Im Werkstattkino gibt es diese Woche zwei blutige Schwulenfilme. Die Geschichte von Harvey Milk, dem ersten schwulen Politiker, der mehrfach für den Stadtrat von San Francisco kandidierte in den Siebzigern und dann von einem frustrierten Kollegen erschossen wurde, verkörpert von Sean Penn, erzählt von Gus Van Sant, 2008, mit von der Partie sind Emile Hirsch, James Franco, Diego Luna, Jeff Koons. Milk läuft hier von Montag an. Von Donnerstag bis Sonntag gibt es den sehr subversiven Sebastiane, 1976, den ersten Geniestreich von Derek Jarman, eine Art Homemovie aus der Römerzeit, Legionärsleben zur Zeit des Kaisers Diokletian. Viel Körperertüchtigung, eine Menge Männereifersucht. Inklusive Originalton Latein.

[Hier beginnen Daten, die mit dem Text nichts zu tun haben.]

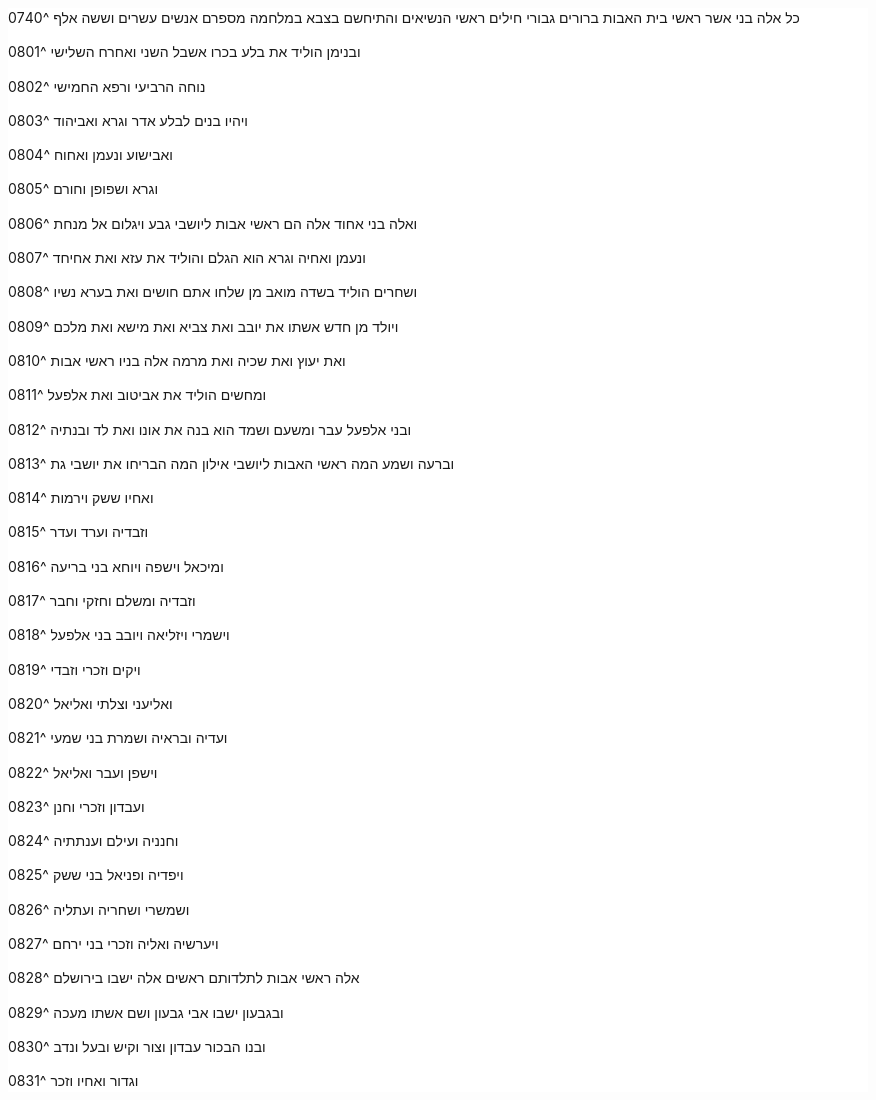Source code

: כל אלה בני אשר ראשי בית האבות ברורים גבורי חילים ראשי הנשיאים והתיחשם בצבא במלחמה מספרם אנשים עשרים וששה אלף ^0740

ובנימן הוליד את בלע בכרו אשבל השני ואחרח השלישי ^0801

נוחה הרביעי ורפא החמישי ^0802

ויהיו בנים לבלע אדר וגרא ואביהוד ^0803

ואבישוע ונעמן ואחוח ^0804

וגרא ושפופן וחורם ^0805

ואלה בני אחוד אלה הם ראשי אבות ליושבי גבע ויגלום אל מנחת ^0806

ונעמן ואחיה וגרא הוא הגלם והוליד את עזא ואת אחיחד ^0807

ושחרים הוליד בשדה מואב מן שלחו אתם חושים ואת בערא נשיו ^0808

ויולד מן חדש אשתו את יובב ואת צביא ואת מישא ואת מלכם ^0809

ואת יעוץ ואת שכיה ואת מרמה אלה בניו ראשי אבות ^0810

ומחשים הוליד את אביטוב ואת אלפעל ^0811

ובני אלפעל עבר ומשעם ושמד הוא בנה את אונו ואת לד ובנתיה ^0812

וברעה ושמע המה ראשי האבות ליושבי אילון המה הבריחו את יושבי גת ^0813

ואחיו ששק וירמות ^0814

וזבדיה וערד ועדר ^0815

ומיכאל וישפה ויוחא בני בריעה ^0816

וזבדיה ומשלם וחזקי וחבר ^0817

וישמרי ויזליאה ויובב בני אלפעל ^0818

ויקים וזכרי וזבדי ^0819

ואליעני וצלתי ואליאל ^0820

ועדיה ובראיה ושמרת בני שמעי ^0821

וישפן ועבר ואליאל ^0822

ועבדון וזכרי וחנן ^0823

וחנניה ועילם וענתתיה ^0824

ויפדיה ופניאל בני ששק ^0825

ושמשרי ושחריה ועתליה ^0826

ויערשיה ואליה וזכרי בני ירחם ^0827

אלה ראשי אבות לתלדותם ראשים אלה ישבו בירושלם ^0828

ובגבעון ישבו אבי גבעון ושם אשתו מעכה ^0829

ובנו הבכור עבדון וצור וקיש ובעל ונדב ^0830

וגדור ואחיו וזכר ^0831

Ebenfalls reichlich mit Männern umgab sich Ludwig II., der König von Bavaria, der viel geliebte Kinokönig. In einer frühen Version aus dem Jahr 1930 ist er am Freitag im Filmmuseum präsent, Wilhelm Dieterle spielt ihn, als einen famosen Kraftkerl und führt auch, wie es sich für einen echten König gehört, selber die Regie. Er ging dann nach Hollywood und half dort ein paar Jahre später Max Reinhardt, dessen legendäre "Sommernachtstraum"-Inszenierung auf die Leinwand zu bringen. Ein Markenzeichen von ihm war, dass er beim Regieführen immer weiße Handschuhe trug - so wie's die royalen Diener zu tun pflegten oder die Kulissenschieber im Theater. Ein weiterer deutscher Mythos am Samstag im Filmmuseum: der Schriftsteller Peter Handke, der immer wieder mit Wim Wenders zusammen Filme machte und 1992 L'absence schuf, nach seinem eigenen Drehbuch natürlich, mit Bruno Ganz und Jeanne Moreau, die einst Handkes Geliebte war - "Du bist die Liebe meines Lebens" - und Sophie Semin, die Handkes Frau wurde.